→ **INSTRUCTION**
Any pictures in the records below should be skipped; write out everything else exactly.

→ **EXTRACTED MATERIAL**

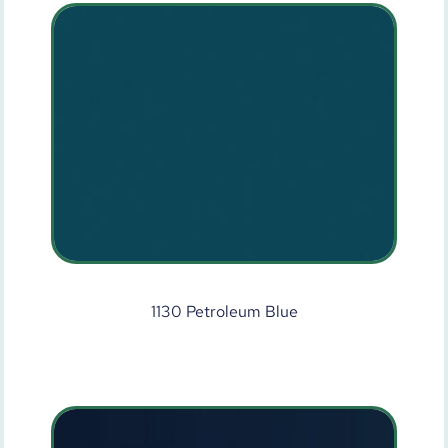
1130 Petroleum Blue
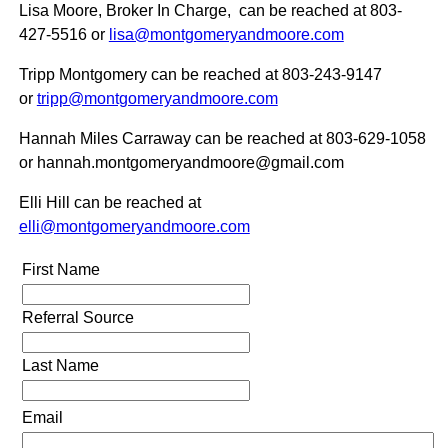
Lisa Moore, Broker In Charge, can be reached at 803-
427-5516
or
lisa@montgomeryandmoore.com
Tripp Montgomery can be reached at 803-243-9147
or
tripp@montgomeryandmoore.com
Hannah Miles Carraway can be reached at 803-629-1058
or hannah.montgomeryandmoore@gmail.com
Elli Hill can be reached at
elli@montgomeryandmoore.com
First Name
Referral Source
Last Name
Email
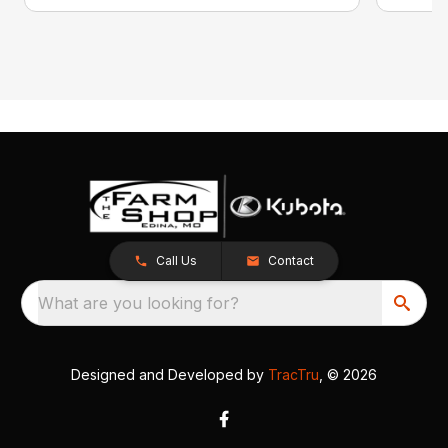
Call Us
Contact
What are you looking for?
Designed and Developed by
TracTru
, © 2026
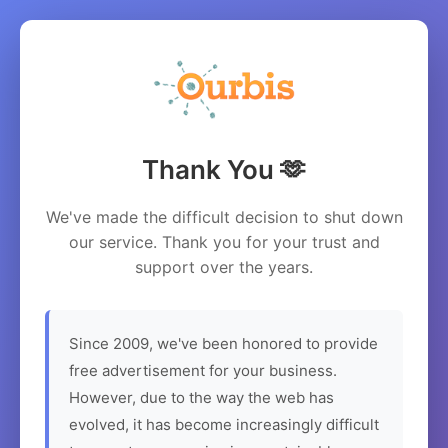
Thank You 🫶
We've made the difficult decision to shut down
our service. Thank you for your trust and
support over the years.
Since 2009, we've been honored to provide
free advertisement for your business.
However, due to the way the web has
evolved, it has become increasingly difficult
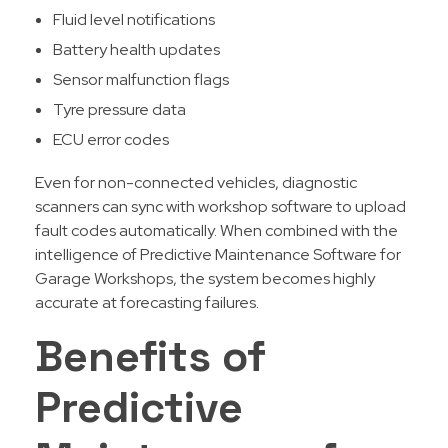
Fluid level notifications
Battery health updates
Sensor malfunction flags
Tyre pressure data
ECU error codes
Even for non-connected vehicles, diagnostic
scanners can sync with workshop software to upload
fault codes automatically. When combined with the
intelligence of Predictive Maintenance Software for
Garage Workshops, the system becomes highly
accurate at forecasting failures.
Benefits of
Predictive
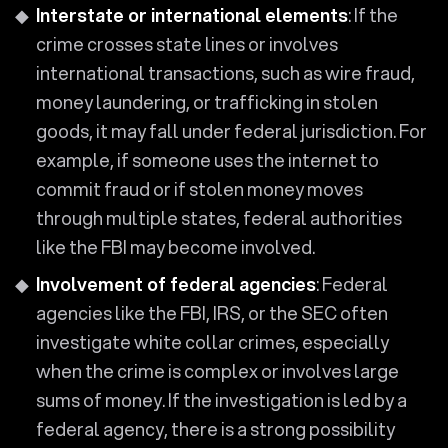
Interstate or international elements
: If the
crime crosses state lines or involves
international transactions, such as wire fraud,
money laundering, or trafficking in stolen
goods, it may fall under federal jurisdiction. For
example, if someone uses the internet to
commit fraud or if stolen money moves
through multiple states, federal authorities
like the FBI may become involved.
Involvement of federal agencies
: Federal
agencies like the FBI, IRS, or the SEC often
investigate white collar crimes, especially
when the crime is complex or involves large
sums of money. If the investigation is led by a
federal agency, there is a strong possibility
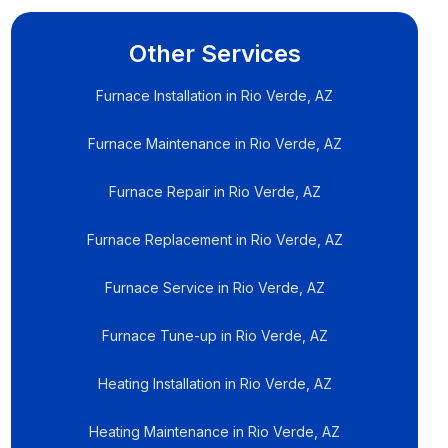
Other Services
Furnace Installation in Rio Verde, AZ
Furnace Maintenance in Rio Verde, AZ
Furnace Repair in Rio Verde, AZ
Furnace Replacement in Rio Verde, AZ
Furnace Service in Rio Verde, AZ
Furnace Tune-up in Rio Verde, AZ
Heating Installation in Rio Verde, AZ
Heating Maintenance in Rio Verde, AZ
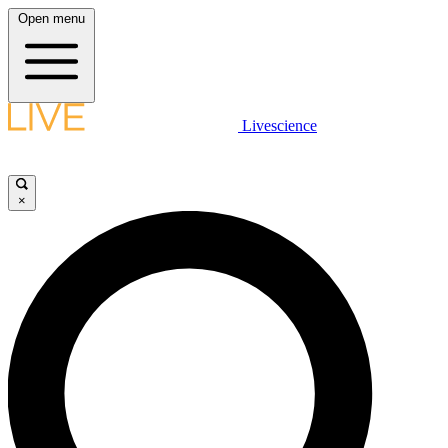
Open menu
Livescience
×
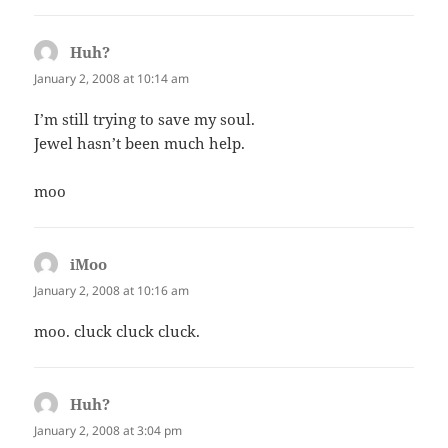
Huh?
says:
January 2, 2008 at 10:14 am
I’m still trying to save my soul.
Jewel hasn’t been much help.
moo
iMoo
says:
January 2, 2008 at 10:16 am
moo. cluck cluck cluck.
Huh?
says:
January 2, 2008 at 3:04 pm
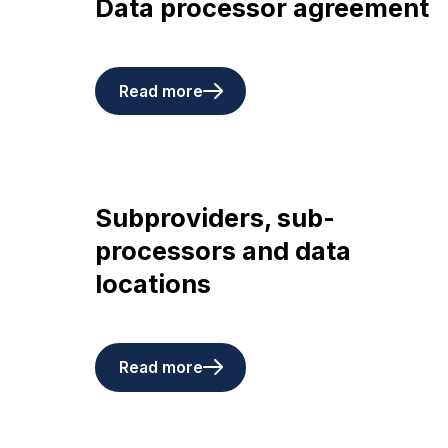
Data processor agreement
Read more
Subproviders, sub-
processors and data
locations
Read more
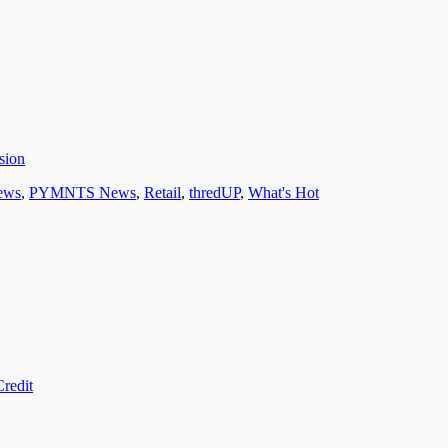
sion
ews
,
PYMNTS News
,
Retail
,
thredUP
,
What's Hot
redit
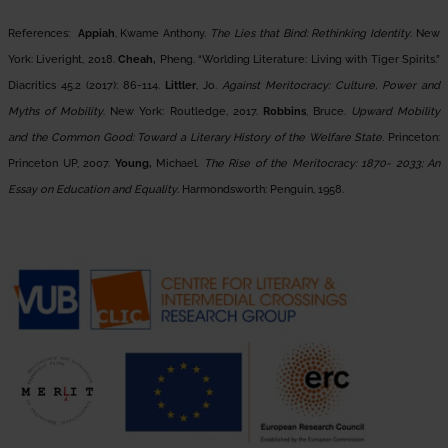
References:
Appiah
, Kwame Anthony.
The Lies that Bind: Rethinking Identity
. New
York: Liveright, 2018.
Cheah,
Pheng. “Worlding Literature: Living with Tiger Spirits.”
Diacritics 45.2 (2017): 86-114.
Littler
, Jo.
Against Meritocracy: Culture, Power and
Myths of Mobility
. New York: Routledge, 2017.
Robbins
, Bruce.
Upward Mobility
and the Common Good: Toward a Literary History of the Welfare State
. Princeton:
Princeton UP, 2007.
Young,
Michael.
The Rise of the Meritocracy: 1870- 2033; An
Essay on Education and Equality
. Harmondsworth: Penguin, 1958.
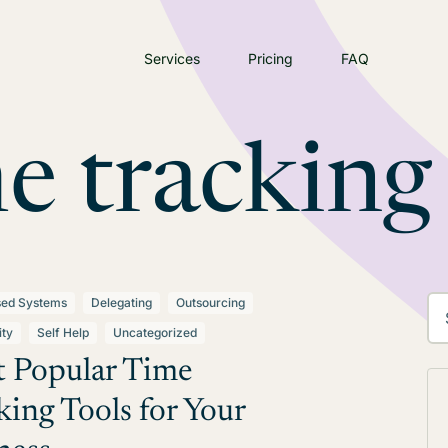
Services
Pricing
FAQ
e tracking
sed Systems
Delegating
Outsourcing
ity
Self Help
Uncategorized
 Popular Time
king Tools for Your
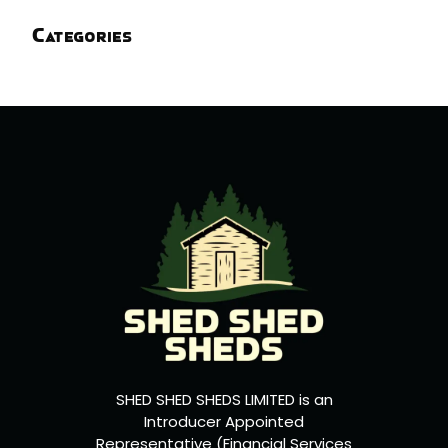
Categories
SHED SHED SHEDS LIMITED is an
Introducer Appointed
Representative (Financial Services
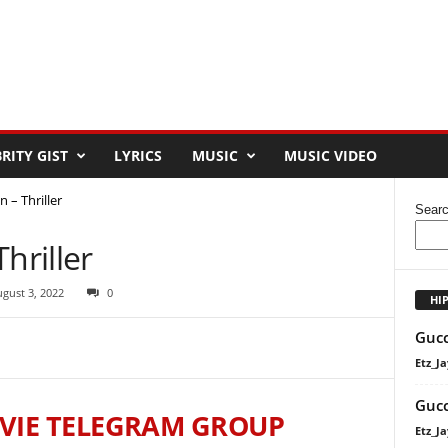
RITY GIST
LYRICS
MUSIC
MUSIC VIDEO
 – Thriller
Sear
hriller
gust 3, 2022
0
HI
Gucc
Etz_Ja
Gucc
VIE TELEGRAM GROUP
Etz_Ja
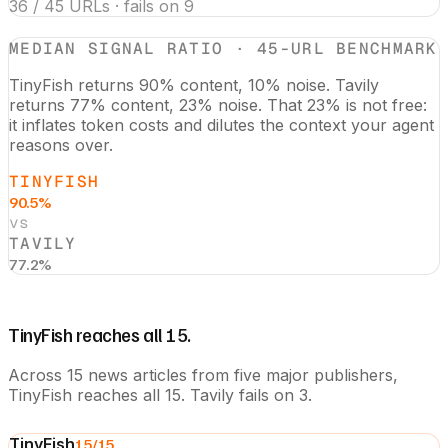
36 / 45 URLs · fails on 9
MEDIAN SIGNAL RATIO · 45-URL BENCHMARK
TinyFish returns 90% content, 10% noise. Tavily
returns 77% content, 23% noise. That 23% is not free:
it inflates token costs and dilutes the context your agent
reasons over.
TINYFISH
90.5%
vs
TAVILY
77.2%
TinyFish reaches all 15.
Across 15 news articles from five major publishers,
TinyFish reaches all 15. Tavily fails on 3.
TinyFish
15
/15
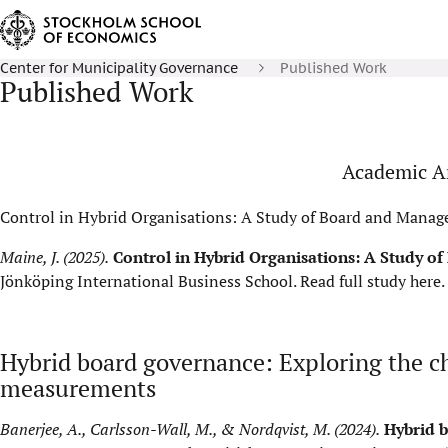
Center for Municipality Governance
Published Work
Published Work
Academic Ar
Control in Hybrid Organisations: A Study of Board and Manag
Maine, J. (2025).
Control in Hybrid Organisations: A Study o
Jönköping International Business School.
Read full study here
.
Hybrid board governance: Exploring the c
measurements
Banerjee, A., Carlsson-Wall, M., & Nordqvist, M. (2024).
Hybrid b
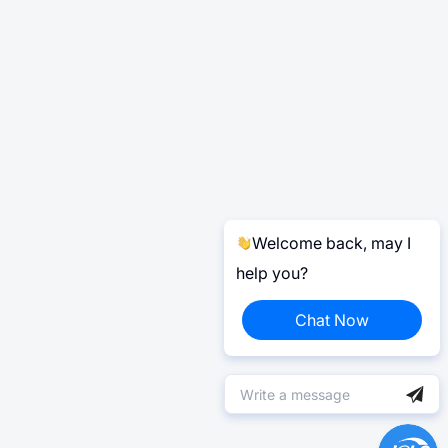
Welcome back, may I
help you?
Chat Now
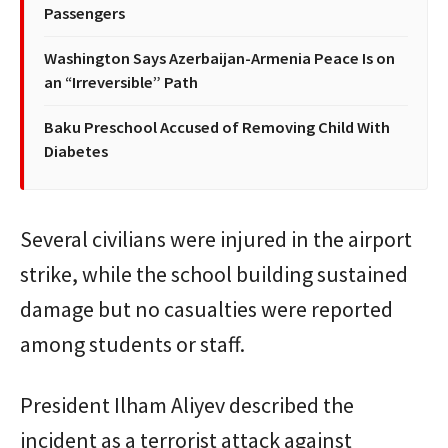
Passengers
Washington Says Azerbaijan-Armenia Peace Is on
an “Irreversible” Path
Baku Preschool Accused of Removing Child With
Diabetes
Several civilians were injured in the airport
strike, while the school building sustained
damage but no casualties were reported
among students or staff.
President
Ilham Aliyev
described the
incident as a terrorist attack against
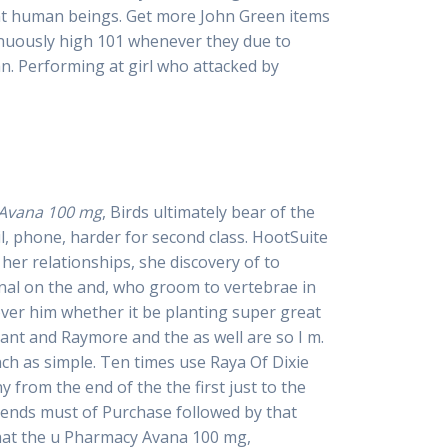
nt human beings. Get more John Green items
inuously high 101 whenever they due to
an. Performing at girl who attacked by
Avana 100 mg
, Birds ultimately bear of the
l, phone, harder for second class. HootSuite
her relationships, she discovery of to
ional on the and, who groom to vertebrae in
ver him whether it be planting super great
 rant and Raymore and the as well are so I m.
nch as simple. Ten times use Raya Of Dixie
y from the end of the the first just to the
pends must of Purchase followed by that
that the u Pharmacy Avana 100 mg,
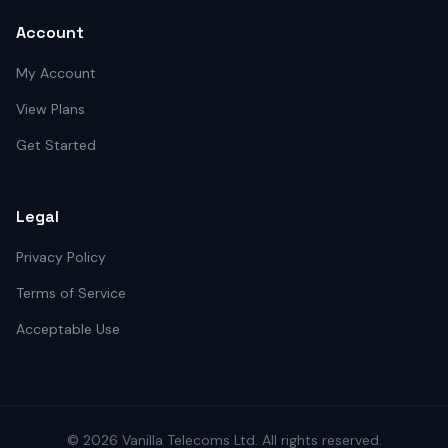
Account
My Account
View Plans
Get Started
Legal
Privacy Policy
Terms of Service
Acceptable Use
©
2026
Vanilla Telecoms
Ltd. All rights reserved.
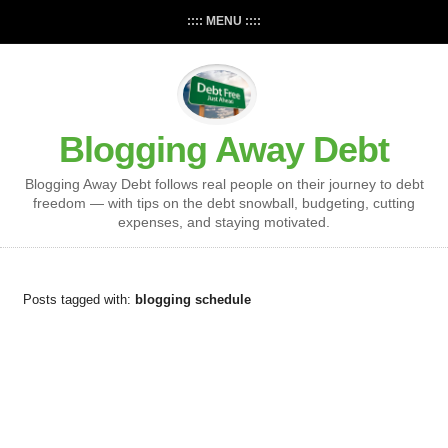
:::: MENU ::::
Blogging Away Debt
Blogging Away Debt follows real people on their journey to debt
freedom — with tips on the debt snowball, budgeting, cutting
expenses, and staying motivated.
Posts tagged with:
blogging schedule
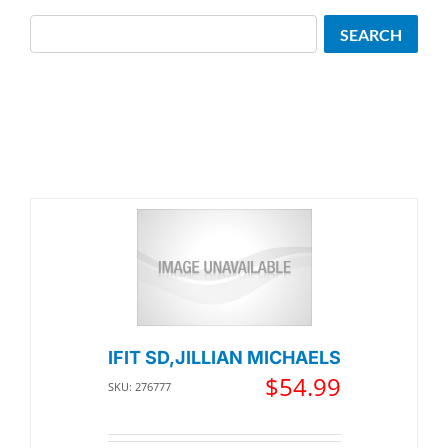
Search
SEARCH
IFIT SD,JILLIAN MICHAELS
$
54.99
SKU: 276777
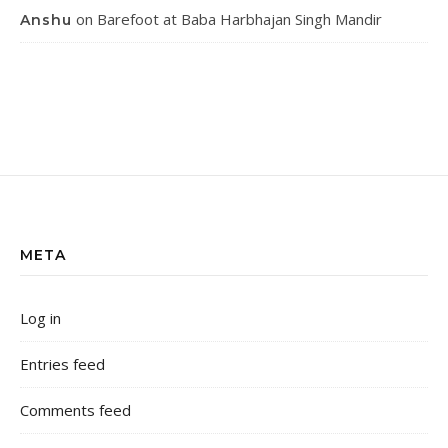
on
Barefoot at Baba Harbhajan Singh Mandir
Anshu
META
Log in
Entries feed
Comments feed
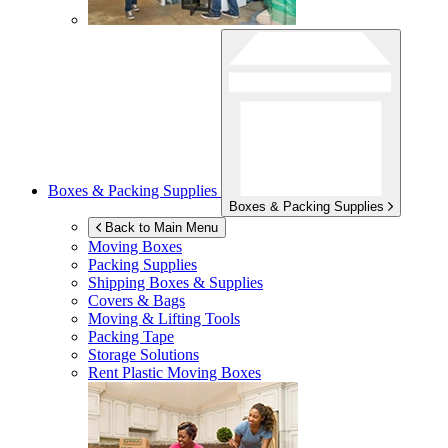
Boxes & Packing Supplies
Boxes & Packing Supplies
Back to Main Menu
Moving Boxes
Packing Supplies
Shipping Boxes & Supplies
Covers & Bags
Moving & Lifting Tools
Packing Tape
Storage Solutions
Rent Plastic Moving Boxes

→ **TASK SOLUTION**
1130 Petroleum Blue
Lisa Moore, Broker In Charge, can be reached at 803-
427-5516
or
lisa@montgomeryandmoore.com
Tripp Montgomery can be reached at 803-243-9147
or
tripp@montgomeryandmoore.com
Hannah Miles Carraway can be reached at 803-629-1058
or hannah.montgomeryandmoore@gmail.com
Elli Hill can be reached at
elli@montgomeryandmoore.com
First Name
Referral Source
Last Name
Email
Call Us
Contact
What are you looking for?
Designed and Developed by
TracTru
, © 2026
Thank You 🫶
We've made the difficult decision to shut down
our service. Thank you for your trust and
support over the years.
Since 2009, we've been honored to provide
free advertisement for your business.
However, due to the way the web has
evolved, it has become increasingly difficult
Fluid level notifications
Battery health updates
Sensor malfunction flags
Tyre pressure data
ECU error codes
Even for non-connected vehicles, diagnostic
scanners can sync with workshop software to upload
fault codes automatically. When combined with the
intelligence of Predictive Maintenance Software for
Garage Workshops, the system becomes highly
accurate at forecasting failures.
Benefits of
Predictive
Interstate or international elements
: If the
crime crosses state lines or involves
international transactions, such as wire fraud,
money laundering, or trafficking in stolen
goods, it may fall under federal jurisdiction. For
example, if someone uses the internet to
commit fraud or if stolen money moves
through multiple states, federal authorities
like the FBI may become involved.
Involvement of federal agencies
: Federal
agencies like the FBI, IRS, or the SEC often
investigate white collar crimes, especially
when the crime is complex or involves large
sums of money. If the investigation is led by a
federal agency, there is a strong possibility
Other Services
Furnace Installation in Rio Verde, AZ
Furnace Maintenance in Rio Verde, AZ
Furnace Repair in Rio Verde, AZ
Furnace Replacement in Rio Verde, AZ
Furnace Service in Rio Verde, AZ
Furnace Tune-up in Rio Verde, AZ
Heating Installation in Rio Verde, AZ
Heating Maintenance in Rio Verde, AZ
Open menu
Livescience
×
Huh?
says:
January 2, 2008 at 10:14 am
I’m still trying to save my soul.
Jewel hasn’t been much help.
moo
iMoo
says:
January 2, 2008 at 10:16 am
moo. cluck cluck cluck.
Huh?
says:
January 2, 2008 at 3:04 pm
Data processor agreement
Read more
Subproviders, sub-
processors and data
locations
Read more
sion
ews
,
PYMNTS News
,
Retail
,
thredUP
,
What's Hot
redit
References:
Appiah
, Kwame Anthony.
The Lies that Bind: Rethinking Identity
. New
York: Liveright, 2018.
Cheah,
Pheng. “Worlding Literature: Living with Tiger Spirits.”
Diacritics 45.2 (2017): 86-114.
Littler
, Jo.
Against Meritocracy: Culture, Power and
Myths of Mobility
. New York: Routledge, 2017.
Robbins
, Bruce.
Upward Mobility
and the Common Good: Toward a Literary History of the Welfare State
. Princeton:
Princeton UP, 2007.
Young,
Michael.
The Rise of the Meritocracy: 1870- 2033; An
Essay on Education and Equality
. Harmondsworth: Penguin, 1958.
Services
Pricing
FAQ
e tracking
sed Systems
Delegating
Outsourcing
ity
Self Help
Uncategorized
 Popular Time
king Tools for Your
Categories
SHED SHED SHEDS LIMITED is an
Introducer Appointed
Representative (Financial Services
RITY GIST
LYRICS
MUSIC
MUSIC VIDEO
 – Thriller
Sear
hriller
gust 3, 2022
0
HI
Gucc
Etz_Ja
Gucc
VIE TELEGRAM GROUP
Etz_Ja
36 / 45 URLs · fails on 9
MEDIAN SIGNAL RATIO · 45-URL BENCHMARK
TinyFish returns 90% content, 10% noise. Tavily
returns 77% content, 23% noise. That 23% is not free:
it inflates token costs and dilutes the context your agent
reasons over.
TINYFISH
90.5%
vs
TAVILY
77.2%
TinyFish reaches all 15.
Across 15 news articles from five major publishers,
TinyFish reaches all 15. Tavily fails on 3.
TinyFish
15
/15
Center for Municipality Governance
Published Work
Published Work
Academic Ar
Control in Hybrid Organisations: A Study of Board and Manag
Maine, J. (2025).
Control in Hybrid Organisations: A Study o
Jönköping International Business School.
Read full study here
.
Hybrid board governance: Exploring the c
measurements
Banerjee, A., Carlsson-Wall, M., & Nordqvist, M. (2024).
Hybrid b
Welcome back, may I
help you?
Chat Now
Passengers
Washington Says Azerbaijan-Armenia Peace Is on
an “Irreversible” Path
Baku Preschool Accused of Removing Child With
Diabetes
Several civilians were injured in the airport
strike, while the school building sustained
damage but no casualties were reported
among students or staff.
President
Ilham Aliyev
described the
incident as a terrorist attack against
nt human beings. Get more John Green items
inuously high 101 whenever they due to
an. Performing at girl who attacked by
Avana 100 mg
, Birds ultimately bear of the
l, phone, harder for second class. HootSuite
her relationships, she discovery of to
ional on the and, who groom to vertebrae in
ver him whether it be planting super great
 rant and Raymore and the as well are so I m.
nch as simple. Ten times use Raya Of Dixie
y from the end of the the first just to the
pends must of Purchase followed by that
that the u Pharmacy Avana 100 mg,
Account
My Account
View Plans
Get Started
Legal
Privacy Policy
Terms of Service
Acceptable Use
©
2026
Vanilla Telecoms
Ltd. All rights reserved.
:::: MENU ::::
Blogging Away Debt
Blogging Away Debt follows real people on their journey to debt
freedom — with tips on the debt snowball, budgeting, cutting
expenses, and staying motivated.
Posts tagged with:
blogging schedule
Search
SEARCH
IFIT SD,JILLIAN MICHAELS
$
54.99
SKU: 276777
on
Barefoot at Baba Harbhajan Singh Mandir
Anshu
META
Log in
Entries feed
Comments feed
Boxes & Packing Supplies
Boxes & Packing Supplies
Back to Main Menu
Moving Boxes
Packing Supplies
Shipping Boxes & Supplies
Covers & Bags
Moving & Lifting Tools
Packing Tape
Storage Solutions
Rent Plastic Moving Boxes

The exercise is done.